If you love the taste of nut-based cheese, look for versions made with macadamia nuts or those that use cashews further down the ingredient list rather than as the first ingredient. Macadamias are low FODMAP, and peanuts are also well tolerated. Almond-based cheeses fall somewhere in the middle: almonds are low FODMAP in small quantities (about 10 nuts) but become moderate at larger servings.
For any nut-based vegan cheese, sticking to a 30-gram serving is your safest bet during the elimination phase. You can test larger amounts during the reintroduction phase to find your personal limit.
Ingredients to Watch on the Label
The base ingredient gets most of the attention, but flavorings and additives can sneak FODMAPs into an otherwise safe product. Here are the ones worth scanning for:
- Garlic and onion powder: Common in flavored vegan cheeses (herb varieties, “smoked gouda” styles). Even small amounts of garlic can be enough to trigger symptoms in sensitive individuals, since the FODMAPs in garlic are not reduced by processing.
- Inulin or chicory root fiber: Sometimes added to boost fiber content or improve texture. Inulin is a fructan and is high FODMAP.
- Soy flour: High FODMAP, unlike soy protein isolate. Check which form of soy appears on the label.
- Honey: Occasionally used in specialty vegan cheeses (though rare). High in excess fructose.
Nutritional yeast, which gives many vegan cheeses their “cheesy” flavor, is not a concern. Monash University testing shows it stays low FODMAP up to enormous quantities. The suggested low FODMAP serving is one tablespoon (16 grams), but it doesn’t become problematic until 500 grams, a quantity nobody is putting on a sandwich.
Safe Serving Sizes at a Glance
During the elimination phase, 30 grams (roughly one to two slices of sliced vegan cheese, or a thumb-sized piece of a block) is the tested low FODMAP portion. For soy-based vegan cheddar specifically, you have a much wider margin, with Monash data showing it stays low FODMAP well beyond typical serving sizes.
If you’re melting vegan cheese onto pizza, nachos, or pasta, it’s easy to use more than you realize. Weigh your portion a few times to calibrate your eye, then you can estimate from there. During reintroduction, gradually increase the amount over several days to find where your personal tolerance sits. Many people find they can eat well beyond 30 grams without issues, but the threshold varies.
Choosing the Right Product
Your safest options are plain, unflavored varieties made with coconut oil, soy protein, or tapioca starch as the primary base. These tend to have the simplest ingredient lists and the lowest FODMAP risk. Store-bought slices and shreds designed to melt (the kind you’d find in the dairy-free section of a regular grocery store) are usually built on this kind of formula.

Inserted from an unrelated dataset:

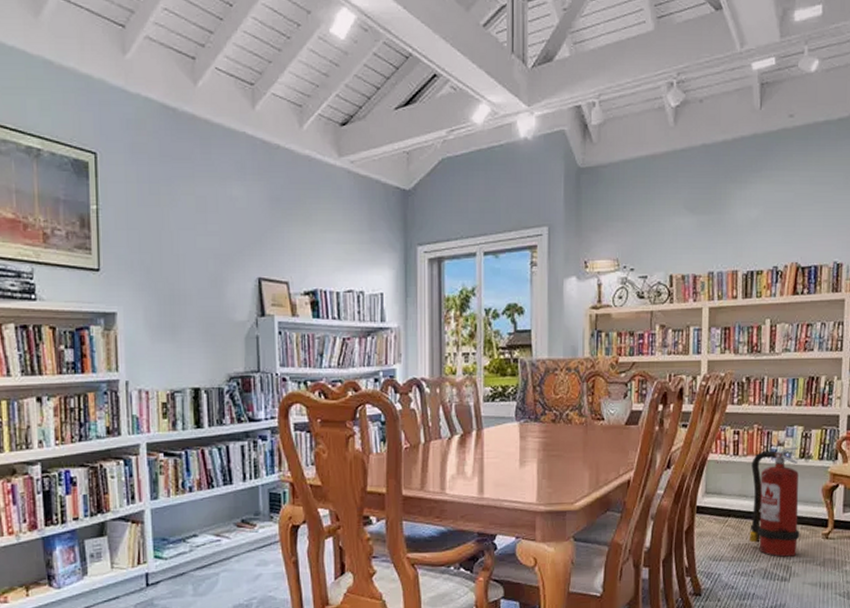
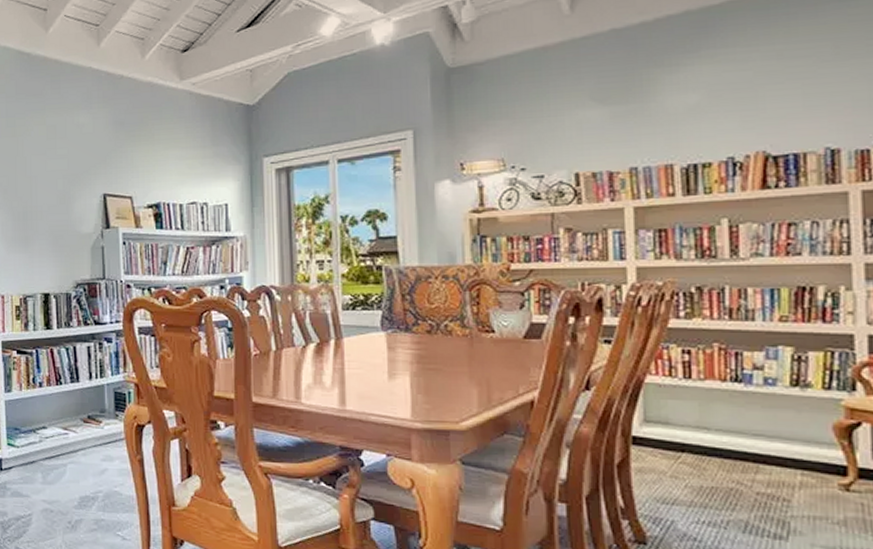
fire extinguisher: present [749,447,800,557] -> none [713,372,800,509]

Artisan and small-batch vegan cheeses are more likely to use cashews as a primary ingredient and to include garlic or onion for flavor. They can still work at small portions, but they require more label reading. If a product doesn’t list exact ingredients (common at farmers’ markets or specialty shops), ask whether cashews or garlic are involved before buying.
When in doubt, look for products that carry the FODMAP Friendly or Monash University low FODMAP certification on the packaging. The number of certified dairy-free products is growing, making it easier to shop with confidence rather than decoding every ingredient list yourself.